Targeted Deep Learning System Boundary Testing
Oliver Weißl, Amr Abdellatif, Xingcheng Chen, Giorgi Merabishvili, Vincenzo Riccio, Severin Kacianka, Andrea Stocco
This paper introduces a novel boundary testing approach for deep learning systems, combining SUT feedback with controlled latent space manipulations. Unlike prior methods, Mimicry uses style-based GANs to enable precise, goal-driven test case generation.
Abstract:
Evaluating the behavioral boundaries of deep learning (DL) systems is crucial for understanding their reliability across diverse, unseen inputs. Existing solutions fall short as they rely on untargeted random, model- or latent-based perturbations, due to difficulties in generating controlled input variations.
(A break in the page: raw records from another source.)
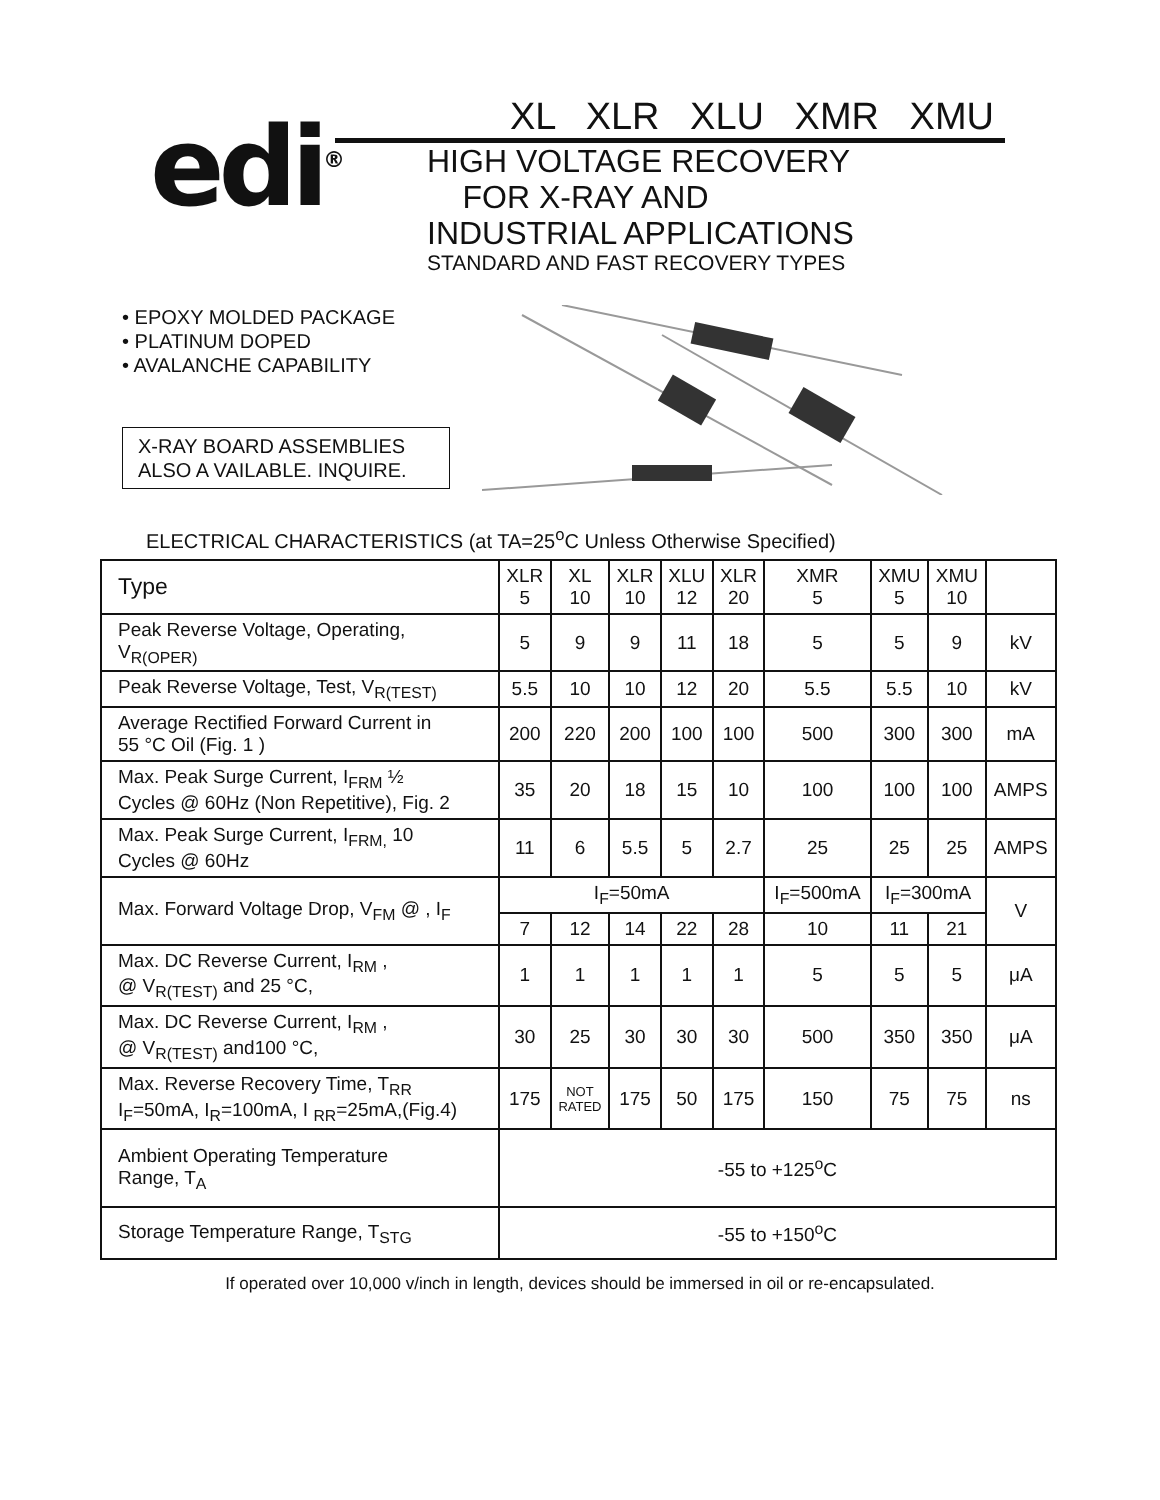edi<sup>®</sup>
XL XLR XLU XMR XMU
HIGH VOLTAGE RECOVERY
FOR X-RAY AND
INDUSTRIAL APPLICATIONS
STANDARD AND FAST RECOVERY TYPES
• EPOXY MOLDED PACKAGE
• PLATINUM DOPED
• AVALANCHE CAPABILITY
X-RAY BOARD ASSEMBLIES
ALSO A VAILABLE. INQUIRE.
ELECTRICAL CHARACTERISTICS (at TA=25<sup>o</sup>C Unless Otherwise Specified)
| Type | XLR 5 | XL 10 | XLR 10 | XLU 12 | XLR 20 | XMR 5 | XMU 5 | XMU 10 | |
| --- | --- | --- | --- | --- | --- | --- | --- | --- | --- |
| Peak Reverse Voltage, Operating, V<sub>R(OPER)</sub> | 5 | 9 | 9 | 11 | 18 | 5 | 5 | 9 | kV |
| Peak Reverse Voltage, Test, V<sub>R(TEST)</sub> | 5.5 | 10 | 10 | 12 | 20 | 5.5 | 5.5 | 10 | kV |
| Average Rectified Forward Current in 55 °C Oil (Fig. 1 ) | 200 | 220 | 200 | 100 | 100 | 500 | 300 | 300 | mA |
| Max. Peak Surge Current, I<sub>FRM</sub> ½ Cycles @ 60Hz (Non Repetitive), Fig. 2 | 35 | 20 | 18 | 15 | 10 | 100 | 100 | 100 | AMPS |
| Max. Peak Surge Current, I<sub>FRM,</sub> 10 Cycles @ 60Hz | 11 | 6 | 5.5 | 5 | 2.7 | 25 | 25 | 25 | AMPS |
| Max. Forward Voltage Drop, V<sub>FM</sub> @ , I<sub>F</sub> | I<sub>F</sub>=50mA | | | | | I<sub>F</sub>=500mA | I<sub>F</sub>=300mA | | V |
| | 7 | 12 | 14 | 22 | 28 | 10 | 11 | 21 | |
| Max. DC Reverse Current, I<sub>RM</sub> , @ V<sub>R(TEST)</sub> and 25 °C, | 1 | 1 | 1 | 1 | 1 | 5 | 5 | 5 | μA |
| Max. DC Reverse Current, I<sub>RM</sub> , @ V<sub>R(TEST)</sub> and100 °C, | 30 | 25 | 30 | 30 | 30 | 500 | 350 | 350 | μA |
| Max. Reverse Recovery Time, T<sub>RR</sub> I<sub>F</sub>=50mA, I<sub>R</sub>=100mA, I <sub>RR</sub>=25mA,(Fig.4) | 175 | NOT RATED | 175 | 50 | 175 | 150 | 75 | 75 | ns |
| Ambient Operating Temperature Range, T<sub>A</sub> | -55 to +125<sup>o</sup>C | | | | | | | | |
| Storage Temperature Range, T<sub>STG</sub> | -55 to +150<sup>o</sup>C | | | | | | | | |
If operated over 10,000 v/inch in length, devices should be immersed in oil or re-encapsulated.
In this work, we introduce Mimicry, a novel black-box test generator for fine-grained, targeted exploration of DL system boundaries. Mimicry performs boundary testing by leveraging the probabilistic nature of DL outputs to identify promising directions for exploration. It uses style-based GANs to disentangle input representations into content and style components, enabling controlled feature mixing to approximate the decision boundary. We evaluated Mimicry’s effectiveness in generating boundary inputs for five widely used DL image classification systems of increasing complexity, comparing it to two baseline approaches. Our results show that Mimicry consistently identifies inputs closer to the decision boundary. It generates semantically meaningful boundary test cases that reveal new functional (mis)behaviors, while the baselines produce mainly corrupted or invalid inputs. Thanks to its enhanced control over latent space manipulations, Mimicry remains effective as dataset complexity increases, maintaining competitive diversity and higher validity rates, confirmed by human assessors.